In the East of England around 860 women under the age of 50 are diagnosed with breast cancer every year, while the total number diagnosed across all age groups in the region is 4,500.
Although more women in the East of England are being diagnosed with breast cancer, the good news is that more are surviving it than ever before.
This means that one in five breast cancer cases is in women under the age of 50, as the latest UK figures show the total number of women diagnosed each year is now approaching 50,000.
The better news is that fewer women under 50 are dying from the disease than ever before. This is largely because of better treatment developed thanks to research, which is supported by Cancer Research UK’s fundraising events like Race for Life.
Jane Redman, Cancer Research UK spokesperson for the East of England, said: “Breast cancer is more common in older women but these figures show that younger women are also at risk of developing the disease.
“The number of cases in women under 50 diagnosed with breast cancer is increasing slowly, but thanks to research, awareness and improved care more women are surviving than ever before.

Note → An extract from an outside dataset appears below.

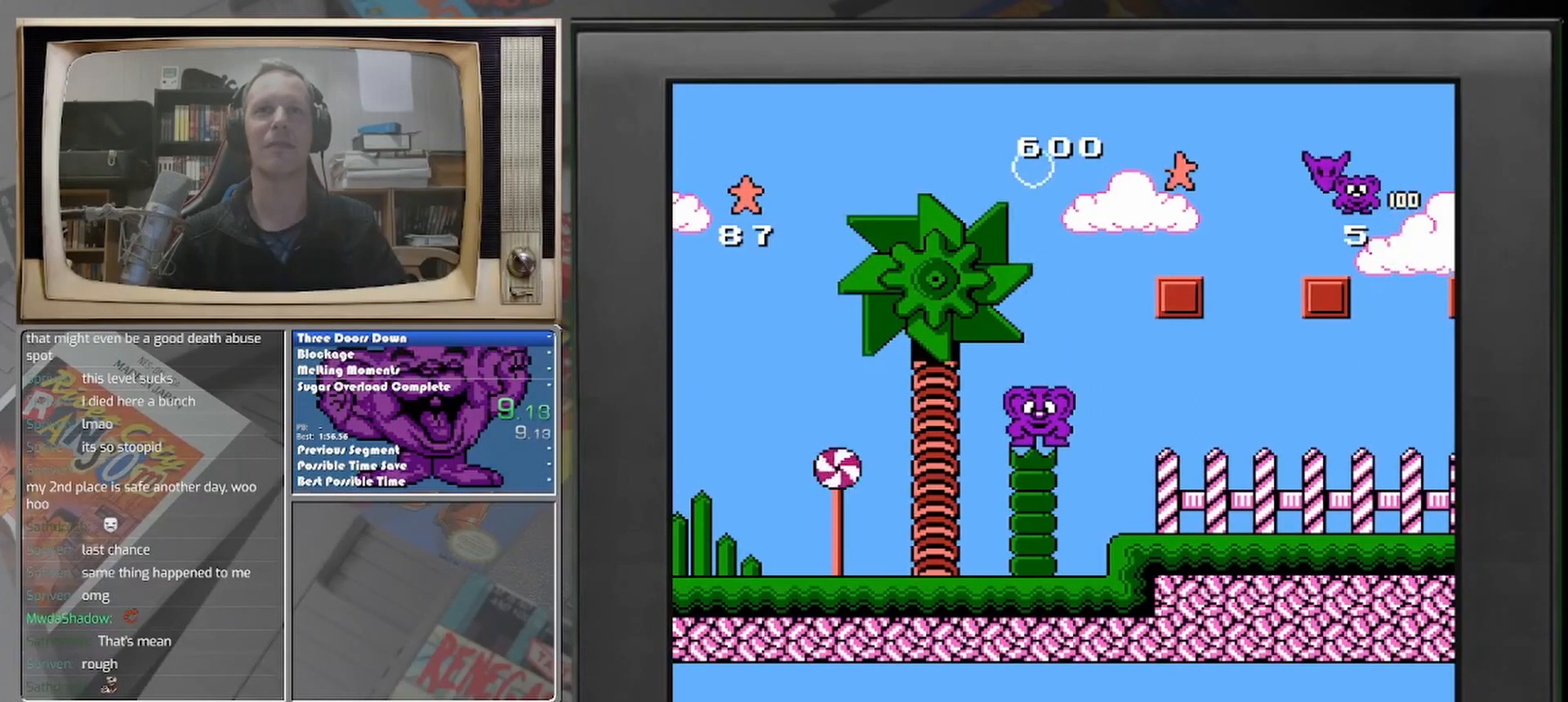
{"buttons": [], "events": []}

“Cancer Research UK’s crucial work in the laboratory is behind many important drugs, such as tamoxifen and herceptin, and our trials of drugs called aromatase inhibitors paved the way for the development of anastrozole – all of this is helping to give women with breast cancer more treatment options.

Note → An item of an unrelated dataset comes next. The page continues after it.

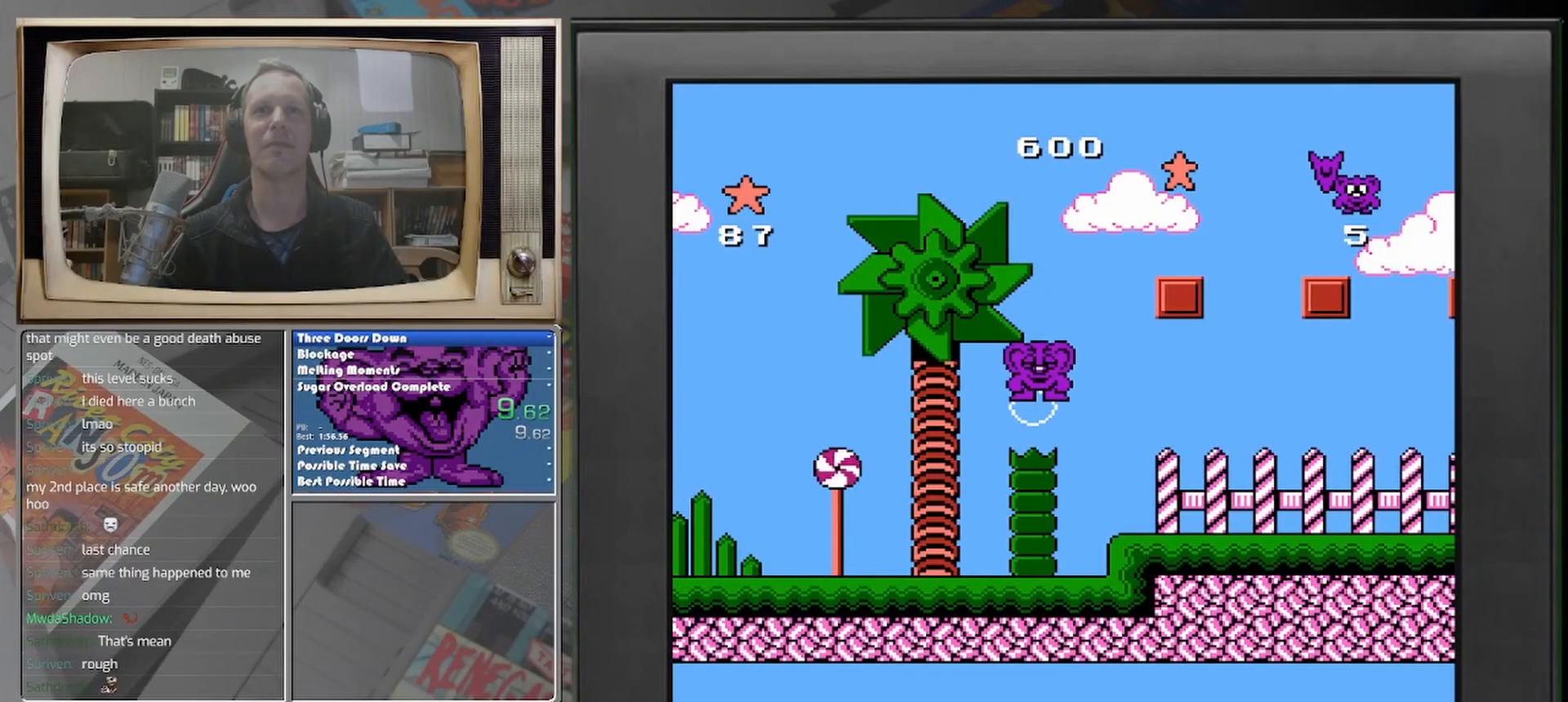
{"buttons": ["DPAD_RIGHT"], "events": [[250, "DPAD_RIGHT", "down"]]}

“This vital research is funded thanks to the generosity of our supporters and that’s why we are calling on women across the East of England to enter their nearest Race for Life event as soon as possible.”
It’s not clear why rates of breast cancer are rising in this age group but increasing alcohol intake and hormonal factors such as having fewer children and having them later in life, and increased use of the contraceptive pill may be playing a role.
Sara Hiom, Cancer Research UK’s director of early diagnosis, said: “Women of all ages who notice anything different about their breasts, including changes in size, shape or feel, a lump or thickening, nipple discharge or rash, dimpling, puckering or redness of the skin, should see their GP straight away, even if they have attended breast cancer screening. It’s more likely not to be cancer but if it is, detecting it early gives the best chance of successful treatment.”